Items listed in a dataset
----------------
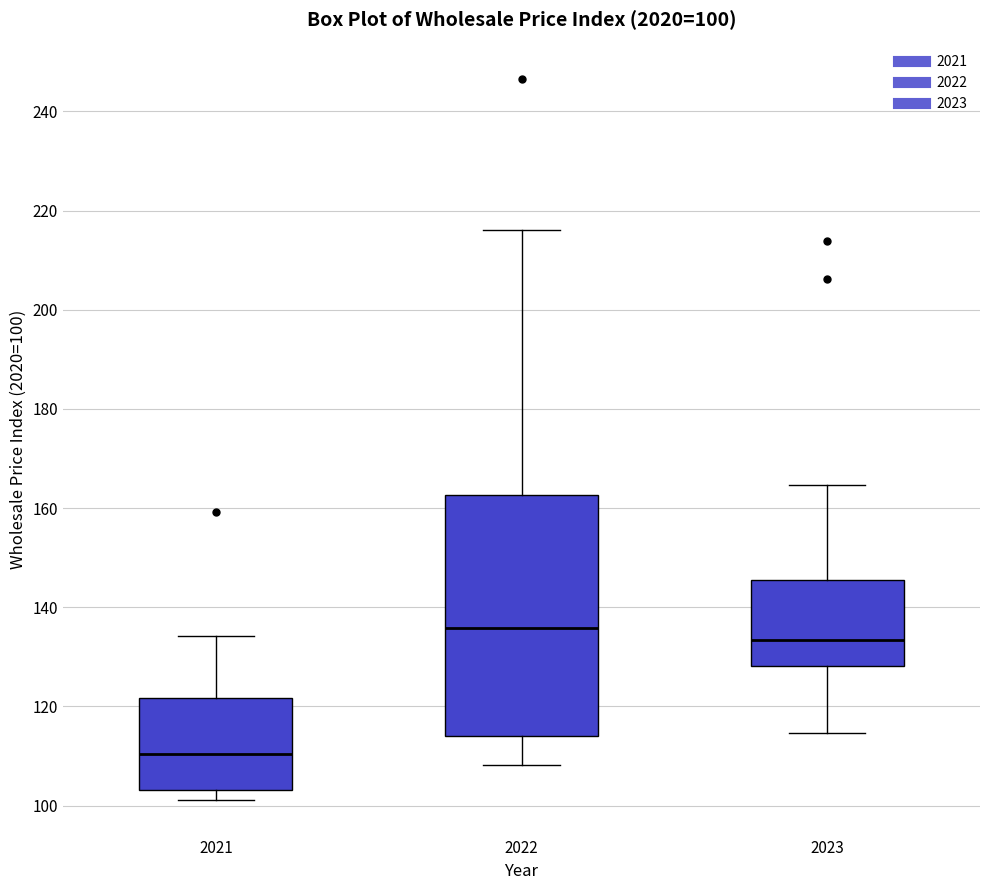

Which box's median line is the highest?

2022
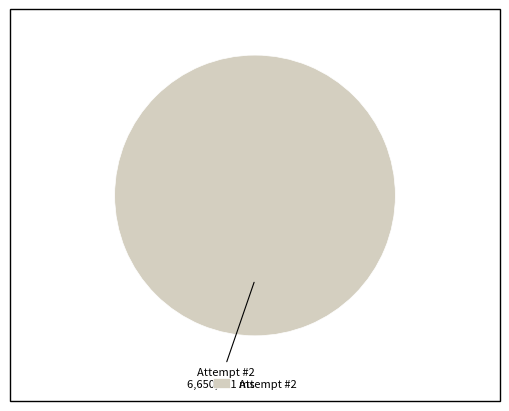

Which category accounts for the majority?

Attempt #2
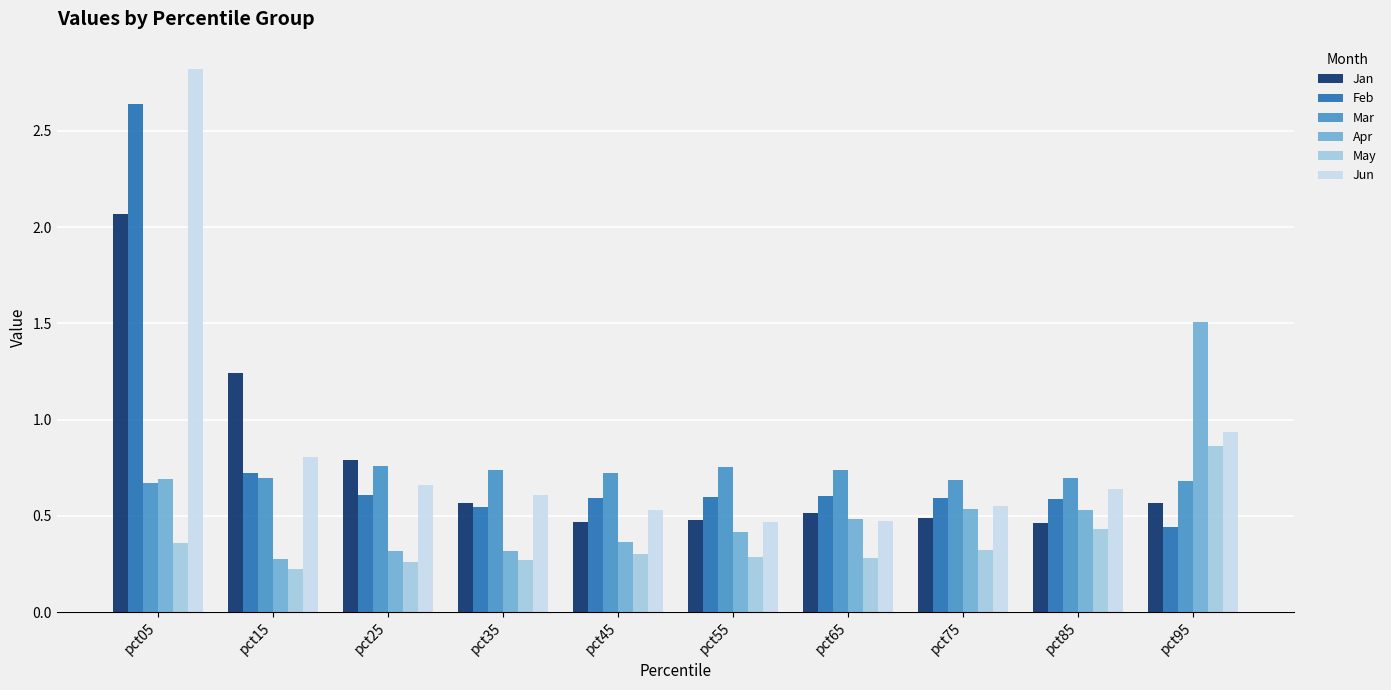

Which series changed the most between pct15 and pct85?

Jan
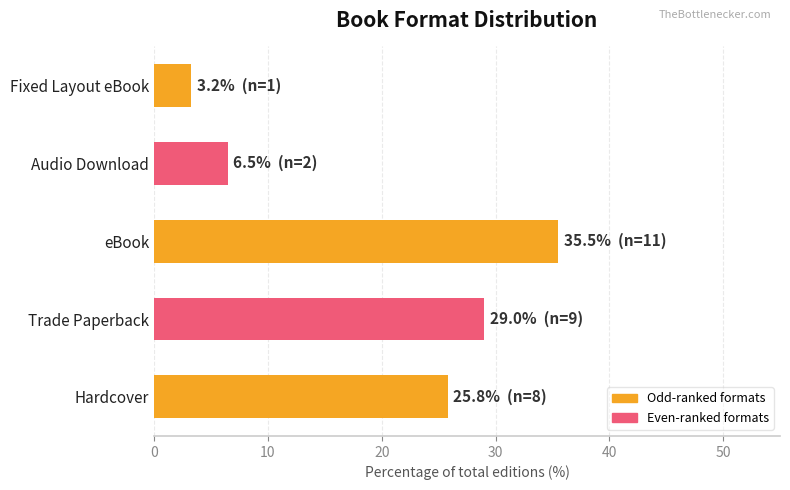

What value does the data have at Audio Download?

6.5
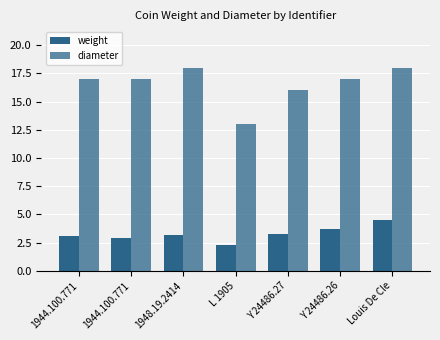

What is the value of the diameter bar at the 5th from the left?

16.0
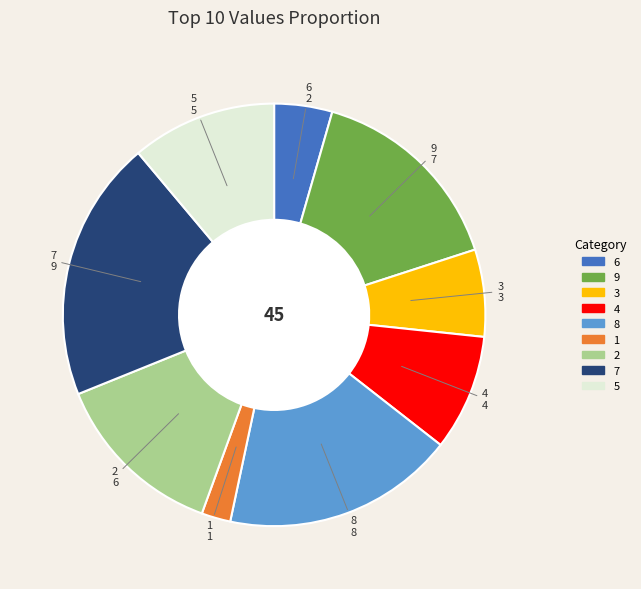

Does 3 account for over 50% of the chart?

No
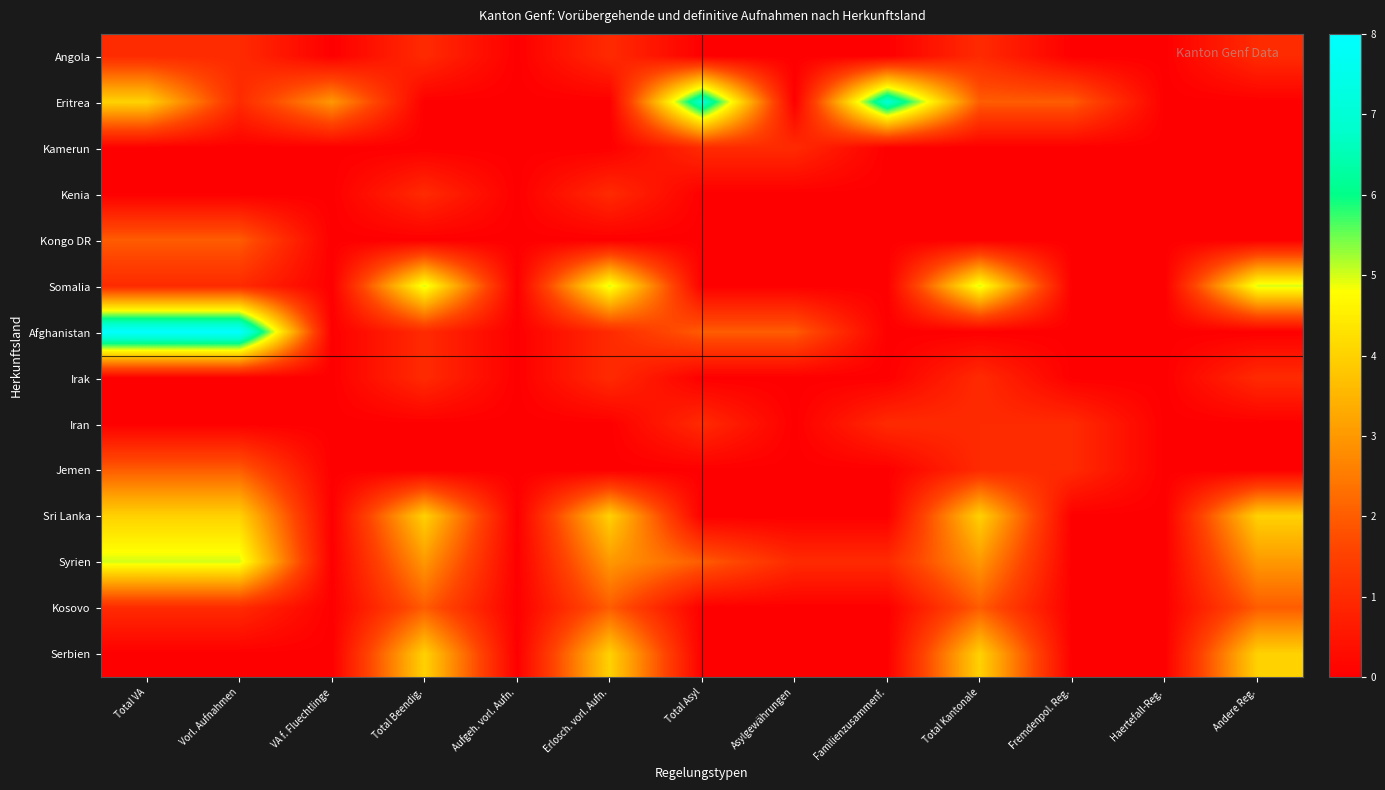

At Asylgewährungen, list the series in order from smallest to largest.

Angola, Eritrea, Kenia, Kongo DR, Somalia, Irak, Iran, Jemen, Sri Lanka, Kosovo, Serbien, Kamerun, Syrien, Afghanistan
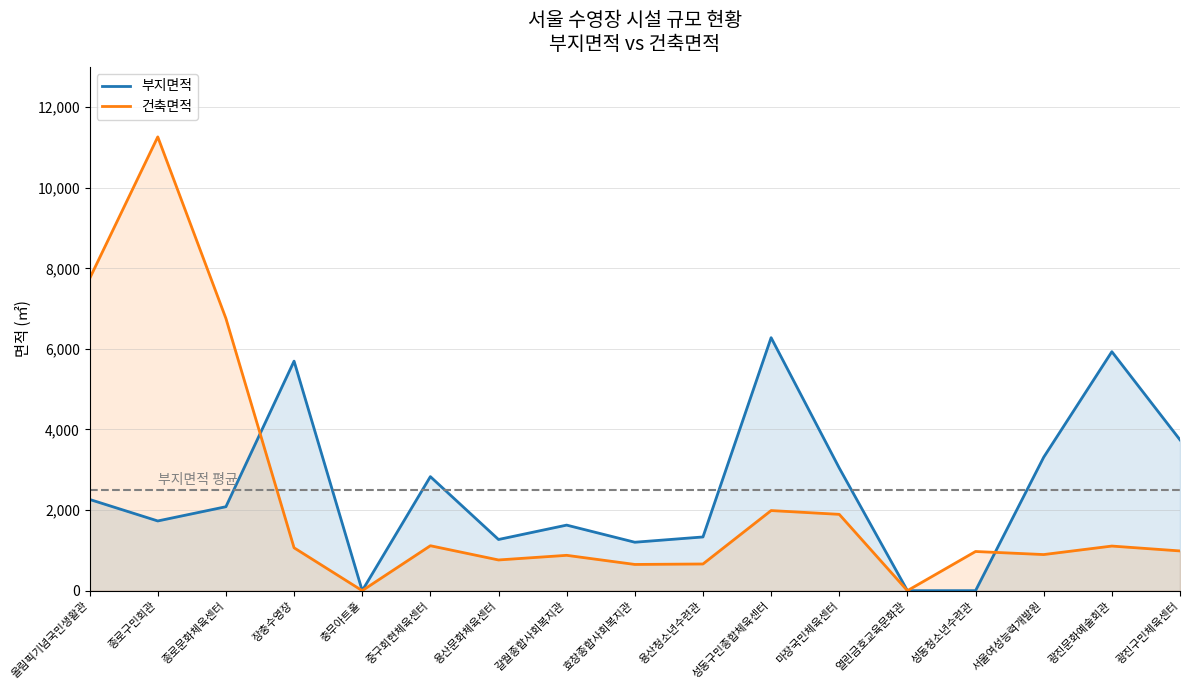

Does the chart have visible grid lines?

Yes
----------------
Rewrite all of the data above with each "chart" replaced by "graph" and everything else left unchanged. Leave the pictures out of your answer.

Which box's median line is the highest?

2022

Which category accounts for the majority?

Attempt #2

Which series changed the most between pct15 and pct85?

Jan

What value does the data have at Audio Download?

6.5

What is the value of the diameter bar at the 5th from the left?

16.0

Does 3 account for over 50% of the graph?

No

At Asylgewährungen, list the series in order from smallest to largest.

Angola, Eritrea, Kenia, Kongo DR, Somalia, Irak, Iran, Jemen, Sri Lanka, Kosovo, Serbien, Kamerun, Syrien, Afghanistan

Does the graph have visible grid lines?

Yes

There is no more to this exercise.